L'emploi du "nous" signifiait que quelqu'un l'attendait chez lui, sa femme, sans doute. Gauthier devait donc paraître le plus normal possible pour ne pas affoler deux personnes...

"La Police... justement... C'est elle qui est responsable de tout ce bazar !"

Gauthier vit un lueur d'inquiétude passer dans les yeux de son voisin qui amorça un léger mouvement de recul.

"Vous avez des problèmes avec la Police ?"

"Non, pas du tout ! Des agents ont débarqué chez moi ce matin par erreur, à cause de mauvaises informations... Et maintenant, je vais devoir faire réparer ma porte d'entrée ! Ils n'ont pas fait dans la dentelle, eh, eh..."
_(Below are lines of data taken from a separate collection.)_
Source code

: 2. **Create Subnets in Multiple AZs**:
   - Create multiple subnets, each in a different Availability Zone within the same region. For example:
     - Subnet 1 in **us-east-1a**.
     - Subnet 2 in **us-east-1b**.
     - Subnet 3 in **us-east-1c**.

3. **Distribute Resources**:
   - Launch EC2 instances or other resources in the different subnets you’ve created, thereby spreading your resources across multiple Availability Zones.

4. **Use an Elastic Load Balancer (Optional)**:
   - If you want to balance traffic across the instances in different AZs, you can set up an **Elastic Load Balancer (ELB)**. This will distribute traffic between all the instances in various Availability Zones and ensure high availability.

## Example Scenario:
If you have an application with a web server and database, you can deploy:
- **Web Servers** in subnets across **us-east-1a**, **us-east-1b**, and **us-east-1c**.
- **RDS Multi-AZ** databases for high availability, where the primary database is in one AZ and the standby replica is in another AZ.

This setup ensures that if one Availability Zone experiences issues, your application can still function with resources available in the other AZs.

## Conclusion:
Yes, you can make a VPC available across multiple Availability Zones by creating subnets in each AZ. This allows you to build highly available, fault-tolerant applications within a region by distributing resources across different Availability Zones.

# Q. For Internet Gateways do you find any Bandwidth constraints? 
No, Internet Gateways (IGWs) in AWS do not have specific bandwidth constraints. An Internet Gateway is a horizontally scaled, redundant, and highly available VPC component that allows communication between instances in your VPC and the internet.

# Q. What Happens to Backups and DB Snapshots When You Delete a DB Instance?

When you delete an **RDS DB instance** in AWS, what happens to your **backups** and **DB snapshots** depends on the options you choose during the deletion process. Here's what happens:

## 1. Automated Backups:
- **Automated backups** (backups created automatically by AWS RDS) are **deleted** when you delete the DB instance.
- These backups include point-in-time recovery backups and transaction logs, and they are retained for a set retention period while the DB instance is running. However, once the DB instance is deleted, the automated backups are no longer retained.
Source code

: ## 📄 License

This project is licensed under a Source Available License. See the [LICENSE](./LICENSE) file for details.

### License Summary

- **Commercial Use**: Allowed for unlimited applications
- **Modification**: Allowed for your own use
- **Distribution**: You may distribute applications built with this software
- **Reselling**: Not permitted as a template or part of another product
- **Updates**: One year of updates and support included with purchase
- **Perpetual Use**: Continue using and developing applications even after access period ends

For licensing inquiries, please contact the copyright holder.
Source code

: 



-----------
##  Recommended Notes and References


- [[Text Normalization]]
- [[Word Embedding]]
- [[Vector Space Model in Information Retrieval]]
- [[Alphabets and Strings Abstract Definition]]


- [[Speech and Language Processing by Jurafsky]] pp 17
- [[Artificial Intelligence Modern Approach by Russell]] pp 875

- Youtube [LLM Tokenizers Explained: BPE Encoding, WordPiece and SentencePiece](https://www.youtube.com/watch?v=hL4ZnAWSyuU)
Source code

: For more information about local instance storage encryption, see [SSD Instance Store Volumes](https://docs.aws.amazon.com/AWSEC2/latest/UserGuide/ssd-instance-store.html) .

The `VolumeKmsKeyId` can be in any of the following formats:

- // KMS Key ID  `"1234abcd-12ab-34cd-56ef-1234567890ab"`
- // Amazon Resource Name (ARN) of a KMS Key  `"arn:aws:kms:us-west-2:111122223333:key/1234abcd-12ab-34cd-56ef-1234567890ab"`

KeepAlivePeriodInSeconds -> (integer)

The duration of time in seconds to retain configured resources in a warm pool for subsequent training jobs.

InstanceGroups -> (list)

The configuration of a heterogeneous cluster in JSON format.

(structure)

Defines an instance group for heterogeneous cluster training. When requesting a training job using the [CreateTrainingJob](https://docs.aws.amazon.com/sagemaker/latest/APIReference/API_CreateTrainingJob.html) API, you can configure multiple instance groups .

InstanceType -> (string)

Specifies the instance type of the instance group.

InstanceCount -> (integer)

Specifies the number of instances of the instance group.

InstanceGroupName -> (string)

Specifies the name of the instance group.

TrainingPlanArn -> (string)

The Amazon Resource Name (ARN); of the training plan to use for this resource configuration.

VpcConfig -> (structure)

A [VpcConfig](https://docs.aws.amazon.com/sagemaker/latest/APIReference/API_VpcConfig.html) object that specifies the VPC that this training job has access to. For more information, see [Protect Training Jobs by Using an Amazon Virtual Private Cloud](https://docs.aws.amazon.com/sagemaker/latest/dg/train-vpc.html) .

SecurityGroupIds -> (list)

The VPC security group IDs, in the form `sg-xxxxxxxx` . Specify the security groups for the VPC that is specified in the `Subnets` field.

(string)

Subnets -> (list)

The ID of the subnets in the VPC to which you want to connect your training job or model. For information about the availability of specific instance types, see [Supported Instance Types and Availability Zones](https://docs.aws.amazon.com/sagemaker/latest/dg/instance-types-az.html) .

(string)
Le jeune homme essayait de paraître détendu, alors qu'il n'avait qu'une crainte : que son interlocuteur remarque le désordre dans son appartement. Une porte défoncée sur un malentendu, ça pouvait encore passer, mais un salon mis à sac par les forces de l'ordre entraînerait forcément des questions gênantes. Gauthier essayait, tant que faire se peut, de boucher la vue au vieil homme, qui était bien plus petit que lui.

"Vous voulez venir dormir chez nous cette nuit ?" proposa ce dernier "Ce ne doit pas être trop rassurant de ne plus avoir de porte d'entrée..."

"Merci, mais ça va aller. Et puis j'ai un verrou, dans ma chambre, je vais m'enfermer dedans jusqu'à demain matin ! L'immeuble est sécurisé, tout va bien se passer..."

"Sécurisé... Pas tant que ça. un homme a été tué dans cet immeuble, je ne sais pas si vous le saviez..."

Gauthier réprima un sourire. Il savait parfaitement d'où venait la menace, et il savait donc aussi qu'elle était totalement inoffensive pour lui.

"Oui, j'ai entendu parler de cet horrible histoire... Le meurtrier voulait se venger de quelque chose je crois... Je n'ai pas d'ennemi, tout devrait bien se passer !"

"D'accord... Si vous changez d'avis, n'hésitez pas à frapper chez nous, nous nous couchons tard. A nos âges, Morphée se fait souvent attendre..."

"J'y penserai si je ne trouve pas le sommeil... bonne nuit !"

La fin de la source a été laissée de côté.